Zatrzymano podejrzanych o przemyt ludzi
Do ośmiu lat więzienia grozi dwóm Lubuszanom, podejrzanym o organizację przemytu ludzi przez granicę. Obaj zostali zatrzymani w Starych Biskupicach w powiecie słubickim w wyniku akcji przeprowadzonej z udziałem ok. 30 funkcjonariuszy - poinformował rzecznik Lubuskiego Oddziału Straży Granicznej Mariusz Skrzyński.
Straż graniczna na terenie tej miejscowości zatrzymała także dziewięciu obywateli Ukrainy, z których czterech przebywa w Polsce nielegalnie, a pozostałym kończyły się wizy. Zdaniem pograniczników osoby te miały niebawem zostać przerzucone do Niemiec przy pomocy podejrzanych Polaków.
Cudzoziemcy mieli zapłacić za przedostanie się do Niemiec po 1,2 tys. euro. Czterech Ukraińców zatrzymanych pod zarzutem nielegalnego pobytu czeka wydalenie z Polski.
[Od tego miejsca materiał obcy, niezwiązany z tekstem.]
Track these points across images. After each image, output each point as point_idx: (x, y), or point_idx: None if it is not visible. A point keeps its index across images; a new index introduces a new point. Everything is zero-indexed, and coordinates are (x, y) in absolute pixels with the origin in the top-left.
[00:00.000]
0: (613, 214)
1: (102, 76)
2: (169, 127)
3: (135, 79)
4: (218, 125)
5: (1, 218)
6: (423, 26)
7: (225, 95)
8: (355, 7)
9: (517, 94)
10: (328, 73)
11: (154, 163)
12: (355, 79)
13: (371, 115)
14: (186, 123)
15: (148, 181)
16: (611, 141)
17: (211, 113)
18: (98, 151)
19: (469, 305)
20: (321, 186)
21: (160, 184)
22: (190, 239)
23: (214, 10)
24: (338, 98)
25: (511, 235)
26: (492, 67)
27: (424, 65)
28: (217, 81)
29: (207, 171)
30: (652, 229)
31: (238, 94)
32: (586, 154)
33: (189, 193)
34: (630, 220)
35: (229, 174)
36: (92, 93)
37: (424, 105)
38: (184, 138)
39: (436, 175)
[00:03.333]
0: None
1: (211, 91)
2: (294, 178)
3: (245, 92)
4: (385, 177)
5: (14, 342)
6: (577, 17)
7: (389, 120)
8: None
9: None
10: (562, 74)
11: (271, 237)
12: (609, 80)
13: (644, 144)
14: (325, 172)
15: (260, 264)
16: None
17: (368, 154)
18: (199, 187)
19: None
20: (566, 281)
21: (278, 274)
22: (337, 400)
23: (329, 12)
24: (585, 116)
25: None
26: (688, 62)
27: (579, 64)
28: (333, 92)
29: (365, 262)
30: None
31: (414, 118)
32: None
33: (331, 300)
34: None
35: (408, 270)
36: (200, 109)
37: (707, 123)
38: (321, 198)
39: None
Pięciu pozostałych po złożeniu zeznań w charakterze świadków zostanie zwolnionych - powiedział Skrzyński.
Zatrzymania w Starych Biskupicach są efektem współpracy straży granicznej z niemiecką policją federalną, która od kilku miesięcy prowadzi sprawę dotycząca jednej z grup przemytniczych działających na pograniczu w Lubuskiem.
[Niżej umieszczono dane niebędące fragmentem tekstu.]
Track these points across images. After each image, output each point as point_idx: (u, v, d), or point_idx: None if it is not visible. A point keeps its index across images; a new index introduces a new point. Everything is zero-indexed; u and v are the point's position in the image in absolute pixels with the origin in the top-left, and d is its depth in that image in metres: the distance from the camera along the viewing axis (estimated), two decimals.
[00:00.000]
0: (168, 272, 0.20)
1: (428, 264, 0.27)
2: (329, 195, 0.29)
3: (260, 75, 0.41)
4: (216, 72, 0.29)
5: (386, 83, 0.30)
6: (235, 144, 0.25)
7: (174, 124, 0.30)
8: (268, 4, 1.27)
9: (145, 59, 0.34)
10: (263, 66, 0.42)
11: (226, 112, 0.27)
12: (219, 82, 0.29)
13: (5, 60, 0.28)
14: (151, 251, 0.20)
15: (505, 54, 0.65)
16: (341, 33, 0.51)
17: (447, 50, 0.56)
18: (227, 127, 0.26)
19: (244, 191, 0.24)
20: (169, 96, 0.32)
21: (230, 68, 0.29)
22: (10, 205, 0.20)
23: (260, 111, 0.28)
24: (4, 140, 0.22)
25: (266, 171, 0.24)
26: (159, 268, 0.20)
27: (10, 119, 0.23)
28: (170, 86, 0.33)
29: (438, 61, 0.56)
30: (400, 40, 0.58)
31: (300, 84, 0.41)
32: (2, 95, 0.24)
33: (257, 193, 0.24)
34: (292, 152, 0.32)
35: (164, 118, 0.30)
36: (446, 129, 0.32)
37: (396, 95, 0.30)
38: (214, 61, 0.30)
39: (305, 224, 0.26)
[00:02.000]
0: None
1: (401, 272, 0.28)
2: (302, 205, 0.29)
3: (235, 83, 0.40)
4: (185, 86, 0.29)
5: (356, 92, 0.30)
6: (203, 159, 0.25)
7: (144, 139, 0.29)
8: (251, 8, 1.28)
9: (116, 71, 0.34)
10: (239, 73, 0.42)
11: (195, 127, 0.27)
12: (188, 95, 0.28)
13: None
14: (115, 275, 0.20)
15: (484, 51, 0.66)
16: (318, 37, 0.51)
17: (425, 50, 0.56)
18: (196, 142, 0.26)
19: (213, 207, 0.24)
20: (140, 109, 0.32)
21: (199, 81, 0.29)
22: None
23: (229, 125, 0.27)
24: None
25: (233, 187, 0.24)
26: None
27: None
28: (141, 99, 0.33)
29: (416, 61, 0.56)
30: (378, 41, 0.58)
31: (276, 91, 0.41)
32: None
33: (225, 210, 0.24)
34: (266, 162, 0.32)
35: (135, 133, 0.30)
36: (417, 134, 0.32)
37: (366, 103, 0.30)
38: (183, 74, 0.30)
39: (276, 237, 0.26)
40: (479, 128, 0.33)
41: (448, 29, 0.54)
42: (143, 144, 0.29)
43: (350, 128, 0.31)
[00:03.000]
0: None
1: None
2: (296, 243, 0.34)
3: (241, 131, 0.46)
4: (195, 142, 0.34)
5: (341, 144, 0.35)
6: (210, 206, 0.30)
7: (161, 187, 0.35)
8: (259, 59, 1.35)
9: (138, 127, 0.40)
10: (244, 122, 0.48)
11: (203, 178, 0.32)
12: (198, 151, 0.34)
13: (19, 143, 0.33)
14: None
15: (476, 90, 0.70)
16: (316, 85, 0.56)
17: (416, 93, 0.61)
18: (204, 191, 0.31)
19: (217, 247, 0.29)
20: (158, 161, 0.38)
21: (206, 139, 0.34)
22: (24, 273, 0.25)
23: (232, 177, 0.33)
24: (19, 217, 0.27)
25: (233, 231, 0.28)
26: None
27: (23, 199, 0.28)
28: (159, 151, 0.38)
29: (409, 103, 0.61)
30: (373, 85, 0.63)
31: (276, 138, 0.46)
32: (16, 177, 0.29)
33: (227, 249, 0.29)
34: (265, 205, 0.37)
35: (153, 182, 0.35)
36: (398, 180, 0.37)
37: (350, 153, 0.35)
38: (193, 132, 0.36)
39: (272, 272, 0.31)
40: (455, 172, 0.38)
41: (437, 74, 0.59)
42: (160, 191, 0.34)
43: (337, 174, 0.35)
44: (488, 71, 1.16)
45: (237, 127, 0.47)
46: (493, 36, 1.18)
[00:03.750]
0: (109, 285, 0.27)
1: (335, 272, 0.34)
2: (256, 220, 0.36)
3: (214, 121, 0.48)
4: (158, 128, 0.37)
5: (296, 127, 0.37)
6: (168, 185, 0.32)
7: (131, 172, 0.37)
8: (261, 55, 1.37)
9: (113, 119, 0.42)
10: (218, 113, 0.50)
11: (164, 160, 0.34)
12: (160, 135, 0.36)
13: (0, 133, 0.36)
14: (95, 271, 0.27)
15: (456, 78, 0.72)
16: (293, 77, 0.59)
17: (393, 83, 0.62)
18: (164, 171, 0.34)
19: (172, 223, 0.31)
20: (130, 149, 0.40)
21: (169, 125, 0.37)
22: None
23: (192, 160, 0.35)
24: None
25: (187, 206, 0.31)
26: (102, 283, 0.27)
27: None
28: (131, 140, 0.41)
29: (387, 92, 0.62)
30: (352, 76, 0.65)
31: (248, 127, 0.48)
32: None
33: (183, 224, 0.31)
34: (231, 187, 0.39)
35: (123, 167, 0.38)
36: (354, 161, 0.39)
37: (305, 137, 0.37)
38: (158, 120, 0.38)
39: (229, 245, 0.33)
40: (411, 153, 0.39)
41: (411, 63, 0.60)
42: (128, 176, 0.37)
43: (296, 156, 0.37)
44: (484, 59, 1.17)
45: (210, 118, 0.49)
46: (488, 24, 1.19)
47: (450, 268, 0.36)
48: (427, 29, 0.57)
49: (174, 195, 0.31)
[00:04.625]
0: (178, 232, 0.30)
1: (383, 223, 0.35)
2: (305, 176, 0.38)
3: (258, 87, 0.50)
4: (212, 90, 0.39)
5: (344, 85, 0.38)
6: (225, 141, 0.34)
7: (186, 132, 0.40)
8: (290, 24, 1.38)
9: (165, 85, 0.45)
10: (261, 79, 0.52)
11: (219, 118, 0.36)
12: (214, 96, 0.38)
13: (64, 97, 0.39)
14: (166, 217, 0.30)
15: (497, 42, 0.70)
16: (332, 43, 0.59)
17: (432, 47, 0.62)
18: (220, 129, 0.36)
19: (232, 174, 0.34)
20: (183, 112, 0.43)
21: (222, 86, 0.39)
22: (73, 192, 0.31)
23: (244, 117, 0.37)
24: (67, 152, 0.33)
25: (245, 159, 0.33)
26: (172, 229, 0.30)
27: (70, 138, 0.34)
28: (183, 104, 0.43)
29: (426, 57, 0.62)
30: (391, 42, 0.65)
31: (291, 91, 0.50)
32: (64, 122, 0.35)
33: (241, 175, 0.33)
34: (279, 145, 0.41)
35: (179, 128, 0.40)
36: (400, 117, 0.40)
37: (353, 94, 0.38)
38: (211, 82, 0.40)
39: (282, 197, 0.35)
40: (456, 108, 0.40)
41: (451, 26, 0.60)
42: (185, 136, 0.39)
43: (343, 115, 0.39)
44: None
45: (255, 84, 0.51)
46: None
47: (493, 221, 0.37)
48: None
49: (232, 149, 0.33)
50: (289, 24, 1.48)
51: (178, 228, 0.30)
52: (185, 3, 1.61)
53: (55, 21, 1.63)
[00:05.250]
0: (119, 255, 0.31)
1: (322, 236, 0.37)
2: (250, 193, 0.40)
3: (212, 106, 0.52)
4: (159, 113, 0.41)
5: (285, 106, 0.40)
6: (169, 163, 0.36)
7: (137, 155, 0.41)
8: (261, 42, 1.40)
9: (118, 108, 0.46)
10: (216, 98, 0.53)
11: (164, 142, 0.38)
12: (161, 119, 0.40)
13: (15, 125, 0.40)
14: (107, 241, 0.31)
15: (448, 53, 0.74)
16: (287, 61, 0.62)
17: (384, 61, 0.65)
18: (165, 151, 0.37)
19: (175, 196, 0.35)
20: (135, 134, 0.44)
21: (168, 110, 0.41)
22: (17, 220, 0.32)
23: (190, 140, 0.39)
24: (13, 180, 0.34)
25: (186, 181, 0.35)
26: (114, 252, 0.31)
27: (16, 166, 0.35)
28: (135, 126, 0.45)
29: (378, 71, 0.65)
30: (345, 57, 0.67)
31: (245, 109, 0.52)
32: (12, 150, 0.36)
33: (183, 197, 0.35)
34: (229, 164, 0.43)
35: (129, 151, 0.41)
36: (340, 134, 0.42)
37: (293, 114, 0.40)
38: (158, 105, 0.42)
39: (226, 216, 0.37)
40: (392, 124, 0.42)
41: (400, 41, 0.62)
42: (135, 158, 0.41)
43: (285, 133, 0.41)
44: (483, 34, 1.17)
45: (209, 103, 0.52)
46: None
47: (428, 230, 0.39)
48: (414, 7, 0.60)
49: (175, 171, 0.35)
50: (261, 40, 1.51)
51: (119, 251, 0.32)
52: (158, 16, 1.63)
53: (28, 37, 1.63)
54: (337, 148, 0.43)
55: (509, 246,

Z informacji jakie posiadamy m.in. od policji federalnej, wynika, że podejrzani zajmowali się przemytem ludzi w tirach. Na razie nie znamy dokładnej skali prowadzonego przez nich procederu, mamy jednak już wiedzę o kilku przemytach jakie mieli zorganizować - powiedział Skrzyński.
Podczas akcji straż graniczna zabezpieczyła również samochód osobowy, który mógł służyć do transportu cudzoziemców w rejon pogranicza. Auto miało tablice rejestracyjne od innego pojazdu i było schowane na terenie opuszczonego PGR-u.